* _Document text_
And most important of all! Every industrial and commercial centre in England now possesses a working class divided into two hostile camps, English proletarians and Irish proletarians. The ordinary English worker hates the Irish worker as a competitor who lowers his standard of life. In relation to the Irish worker he regards himself as a member of the ruling nation and consequently he becomes a tool of the English aristocrats and capitalists against Ireland, thus strengthening their domination over himself. He cherishes religious, social, and national prejudices against the Irish worker. His attitude towards him is much the same as that of the “poor whites” to the Negroes in the former slave states of the U.S.A.. The Irishman pays him back with interest in his own money. He sees in the English worker both the accomplice and the stupid tool of the English rulers in Ireland.
This antagonism is artificially kept alive and intensified by the press, the pulpit, the comic papers, in short, by all the means at the disposal of the ruling classes. This antagonism is the secret of the impotence of the English working class, despite its organisation. It is the secret by which the capitalist class maintains its power. And the latter is quite aware of this.
But the evil does not stop here. It continues across the ocean. The antagonism between Englishmen and Irishmen is the hidden basis of the conflict between the United States and England. It makes any honest and serious co-operation between the working classes of the two countries impossible. It enables the governments of both countries, whenever they think fit, to break the edge off the social conflict by their mutual bullying, and, in case of need, by war between the two countries.
England, the metropolis of capital, the power which has up to now ruled the world market, is at present the most important country for the workers’ revolution, and moreover the only country in which the material conditions for this revolution have reached a certain degree of maturity. It is consequently the most important object of the International Working Men’s Association to hasten the social revolution in England. The sole means of hastening it is to make Ireland independent. Hence it is the task of the International everywhere to put the conflict between England and Ireland in the foreground, and everywhere to side openly with Ireland. It is the special task of the Central Council in London to make the English workers realise that for them the national emancipation of Ireland is not a question of abstract justice or humanitarian sentiment but the first condition of their own social emancipation.

* _Aim of the exercise_
Rewrite the stretch of the passage on English and Irish workers from "This antagonism is artificially" through "the two countries.", substituting "hostility" for "antagonism".

* _Dataset excerpts_
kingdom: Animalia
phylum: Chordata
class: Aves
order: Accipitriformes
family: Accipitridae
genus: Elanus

* _Written response_
This hostility is artificially kept alive and intensified by the press, the pulpit, the comic papers, in short, by all the means at the disposal of the ruling classes. This hostility is the secret of the impotence of the English working class, despite its organisation. It is the secret by which the capitalist class maintains its power. And the latter is quite aware of this.
But the evil does not stop here. It continues across the ocean. The hostility between Englishmen and Irishmen is the hidden basis of the conflict between the United States and England. It makes any honest and serious co-operation between the working classes of the two countries impossible. It enables the governments of both countries, whenever they think fit, to break the edge off the social conflict by their mutual bullying, and, in case of need, by war between the two countries.